Excerpt ->
· · ·
DAVID: People who know about your books and your work around the world may think of you as an evangelist. You’re very popular as an inspiring speaker. But your true vocation is journalism and you’ve always insisted that this role as a journalist is crucial to properly understanding your work.

PHILIP: The reason I identify as a journalist is because a journalist doesn’t begin as an expert in any one field. A journalist is a generalist, not an expert. Let’s say I’m assigned to write an article about nuclear physics. I don’t know anything about that subject but there are resources available. I can go to libraries. I can go to the Los Alamos lab. I can talk to physicists. I can eventually write an article that explains physics to people, at least a general introduction. That’s going to be quite different than asking a research physicist to write an article about his work. A lot of the books that are sold as religious books are written by the physicists of the church, the scholars, the experts.

In my work, I begin talking to people about their life experiences. That’s how I report on subjects like prayer or the problem of pain. I approach those questions from the journalist’s perspective. That’s true of everything I write. I started as a magazine writer and editor and made my living as a journalist. This new book goes beyond the usual journalistic perspective, because it comes out of three concrete experiences in three real places: Japan, Sarajevo and Newtown. But I do follow journalistic style here in the way I open each section with a description of what happened, then I write about how people lived through these experiences, then I write about my own experiences looking into what happened in these places.
· · ·
Information ->
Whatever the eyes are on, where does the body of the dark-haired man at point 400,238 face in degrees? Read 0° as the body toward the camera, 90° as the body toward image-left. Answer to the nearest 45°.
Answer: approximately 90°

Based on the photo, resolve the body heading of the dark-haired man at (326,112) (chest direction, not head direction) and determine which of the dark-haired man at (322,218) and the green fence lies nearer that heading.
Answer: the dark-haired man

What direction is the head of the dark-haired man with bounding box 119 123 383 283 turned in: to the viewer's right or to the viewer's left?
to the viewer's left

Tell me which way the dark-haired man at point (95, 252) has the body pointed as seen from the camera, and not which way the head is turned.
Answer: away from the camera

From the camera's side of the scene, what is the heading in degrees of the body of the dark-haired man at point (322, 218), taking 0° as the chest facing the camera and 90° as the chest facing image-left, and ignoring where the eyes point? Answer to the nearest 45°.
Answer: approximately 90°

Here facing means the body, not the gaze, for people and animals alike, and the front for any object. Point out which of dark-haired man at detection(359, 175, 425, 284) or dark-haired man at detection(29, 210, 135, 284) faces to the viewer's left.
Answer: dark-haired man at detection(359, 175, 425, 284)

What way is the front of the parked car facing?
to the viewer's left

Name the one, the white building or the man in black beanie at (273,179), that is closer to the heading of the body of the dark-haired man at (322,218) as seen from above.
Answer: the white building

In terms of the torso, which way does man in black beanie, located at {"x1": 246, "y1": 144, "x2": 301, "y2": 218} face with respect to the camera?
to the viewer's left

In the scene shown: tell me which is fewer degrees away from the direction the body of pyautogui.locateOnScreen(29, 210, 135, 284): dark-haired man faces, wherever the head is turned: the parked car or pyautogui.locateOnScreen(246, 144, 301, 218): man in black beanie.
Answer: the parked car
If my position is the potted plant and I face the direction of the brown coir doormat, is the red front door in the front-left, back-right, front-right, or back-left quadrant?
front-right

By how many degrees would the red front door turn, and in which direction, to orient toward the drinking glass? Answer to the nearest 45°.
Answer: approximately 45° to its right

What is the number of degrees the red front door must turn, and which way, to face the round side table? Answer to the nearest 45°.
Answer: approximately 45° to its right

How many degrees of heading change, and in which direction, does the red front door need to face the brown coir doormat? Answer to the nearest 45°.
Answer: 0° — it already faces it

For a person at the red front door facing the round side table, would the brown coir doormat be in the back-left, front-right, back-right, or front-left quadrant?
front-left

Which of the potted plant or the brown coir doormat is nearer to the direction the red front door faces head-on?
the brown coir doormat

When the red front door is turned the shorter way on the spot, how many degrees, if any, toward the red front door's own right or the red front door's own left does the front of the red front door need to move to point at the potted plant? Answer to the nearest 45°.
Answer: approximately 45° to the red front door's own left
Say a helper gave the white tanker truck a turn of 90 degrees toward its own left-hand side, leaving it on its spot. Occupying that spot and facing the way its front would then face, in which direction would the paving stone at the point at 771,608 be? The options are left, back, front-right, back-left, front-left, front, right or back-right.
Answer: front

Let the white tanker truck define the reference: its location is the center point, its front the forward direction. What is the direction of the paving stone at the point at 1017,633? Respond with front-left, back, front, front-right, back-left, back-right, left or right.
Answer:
· · ·
What is required ->
Continue the interview in which Philip explains why he calls himself a journalist, picking up right after its final sentence.

Expected output ->
I am not just asking and answering my own questions. I want readers to try to understand what it felt like to have been living in Japan when suddenly your entire village was washed away, or what it felt like to be a parent in Newtown on the day of the shootings and afterward. I want readers to experience the stories of these people, because their real stories give passion, depth and reality to the questions we all are raising after such tragedies.


DAVID: You admit in the opening of your book that, all too often, people of faith wind up making things worse in their rush to reassure people after a disaster.

PHILIP: That is very true. And I do use the phrase “well intentioned.” One example: So many of the clichés you hear at funerals, or explanations given to children after a disaster, actually wind up making people feel worse instead of better. A common comment I heard, as a journalist talking to people who had survived terrible tragedies was: “The church made it worse.” Well-intentioned people show up hoping to help and share all sorts of theories about what had just happened. Many of those easy explanations were confusing and, in the end, made things worse.


DAVID: In your book, readers will meet a lot of very wise people. As a good journalist, you draw together lots of such wisdom in your reporting. One figure you include in your book, who we just profiled in our online magazine, is Victor Frankl, the Auschwitz survivor who wrote about the importance of finding meaning in life even in the most deadly circumstances. Tell us why you included him.

PHILIP: What struck me most, the first time I read Victor Frankl, was the idea that despair is suffering without meaning. The Nazis actually carried out experiments in having prisoners work without meaning. They might have someone move rocks across a field all day long. The next day, they’d move the rocks back. Over and over again. This would break the will of the laborers and, eventually, the meaninglessness would break them down completely. Frankl argued that the human mind can survive extremely severe experiences if we can find some meaning in what we are going through.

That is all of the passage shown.